Dataset entries:

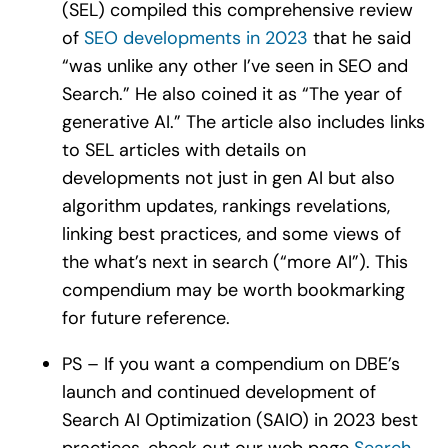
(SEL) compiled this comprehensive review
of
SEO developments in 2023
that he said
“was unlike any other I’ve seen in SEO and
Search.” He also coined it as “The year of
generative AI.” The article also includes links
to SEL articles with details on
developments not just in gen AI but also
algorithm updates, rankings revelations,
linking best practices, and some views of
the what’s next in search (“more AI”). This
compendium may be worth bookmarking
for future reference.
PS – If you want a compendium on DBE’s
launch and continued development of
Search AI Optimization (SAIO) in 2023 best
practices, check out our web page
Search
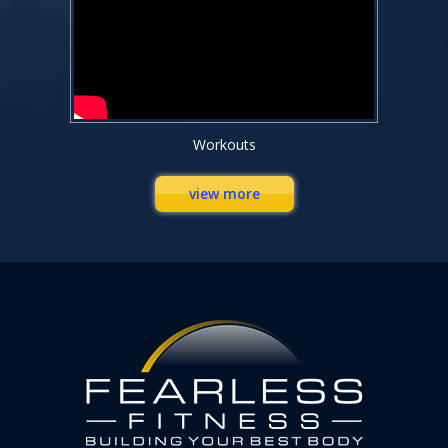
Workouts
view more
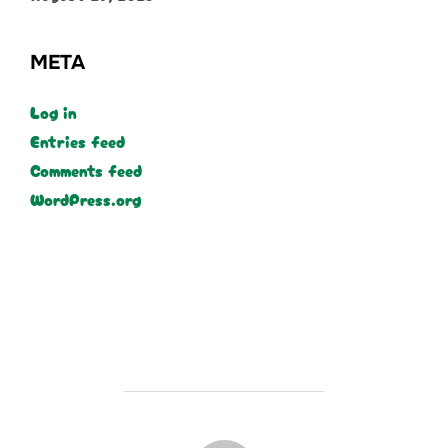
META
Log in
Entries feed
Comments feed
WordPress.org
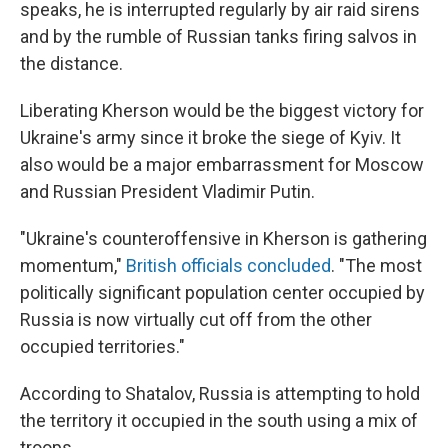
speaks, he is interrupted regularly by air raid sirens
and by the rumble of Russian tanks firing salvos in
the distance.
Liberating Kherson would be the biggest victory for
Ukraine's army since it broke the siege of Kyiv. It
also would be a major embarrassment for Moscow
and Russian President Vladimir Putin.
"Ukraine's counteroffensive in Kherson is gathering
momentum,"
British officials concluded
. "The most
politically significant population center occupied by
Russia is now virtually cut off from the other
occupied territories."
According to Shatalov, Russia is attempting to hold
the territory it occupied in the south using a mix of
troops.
==
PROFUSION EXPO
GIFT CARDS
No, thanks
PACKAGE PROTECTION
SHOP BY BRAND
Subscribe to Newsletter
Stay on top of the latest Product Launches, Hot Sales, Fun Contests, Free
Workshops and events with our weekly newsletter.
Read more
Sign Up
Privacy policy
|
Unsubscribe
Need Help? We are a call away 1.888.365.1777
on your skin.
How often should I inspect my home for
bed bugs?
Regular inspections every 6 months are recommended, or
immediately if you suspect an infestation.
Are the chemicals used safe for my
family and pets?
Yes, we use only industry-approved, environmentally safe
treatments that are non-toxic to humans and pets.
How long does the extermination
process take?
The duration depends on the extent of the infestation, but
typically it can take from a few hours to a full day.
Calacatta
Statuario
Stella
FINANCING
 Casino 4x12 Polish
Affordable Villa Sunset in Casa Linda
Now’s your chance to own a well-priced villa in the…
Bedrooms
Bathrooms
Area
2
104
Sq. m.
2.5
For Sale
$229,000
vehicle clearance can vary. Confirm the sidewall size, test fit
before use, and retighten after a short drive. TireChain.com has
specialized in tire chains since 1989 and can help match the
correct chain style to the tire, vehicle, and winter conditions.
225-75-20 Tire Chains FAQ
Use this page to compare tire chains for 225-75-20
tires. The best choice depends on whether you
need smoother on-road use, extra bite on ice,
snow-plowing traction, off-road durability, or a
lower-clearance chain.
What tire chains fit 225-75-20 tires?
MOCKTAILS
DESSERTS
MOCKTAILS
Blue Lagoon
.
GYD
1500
==
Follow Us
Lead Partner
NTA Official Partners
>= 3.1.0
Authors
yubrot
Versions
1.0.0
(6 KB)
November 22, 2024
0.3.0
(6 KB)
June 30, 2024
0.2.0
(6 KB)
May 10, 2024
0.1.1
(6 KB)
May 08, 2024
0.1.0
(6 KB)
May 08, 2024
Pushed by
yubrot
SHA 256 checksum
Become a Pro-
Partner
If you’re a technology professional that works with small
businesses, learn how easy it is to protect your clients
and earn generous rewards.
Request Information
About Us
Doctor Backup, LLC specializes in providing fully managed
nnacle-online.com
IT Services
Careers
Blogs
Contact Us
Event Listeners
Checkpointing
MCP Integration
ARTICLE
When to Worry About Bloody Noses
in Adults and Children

__Try it__
A word-for-word copy of the lines above from the one with "When to Worry About Bloody Noses" through the one with "in Adults and Children", inclusive, is the only output wanted.

__Solution__
When to Worry About Bloody Noses
in Adults and Children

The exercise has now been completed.